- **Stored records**
* * * * * * *
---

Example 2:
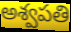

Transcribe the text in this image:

అశ్వపతి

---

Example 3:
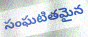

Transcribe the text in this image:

సంఘటితమైన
* * * * * * *
- **TO DO**
Return the material above line for line without any changes, leaving out the pictures.

- **THE RESPONSE**
---

Example 2:

Transcribe the text in this image:

అశ్వపతి

---

Example 3:

Transcribe the text in this image:

సంఘటితమైన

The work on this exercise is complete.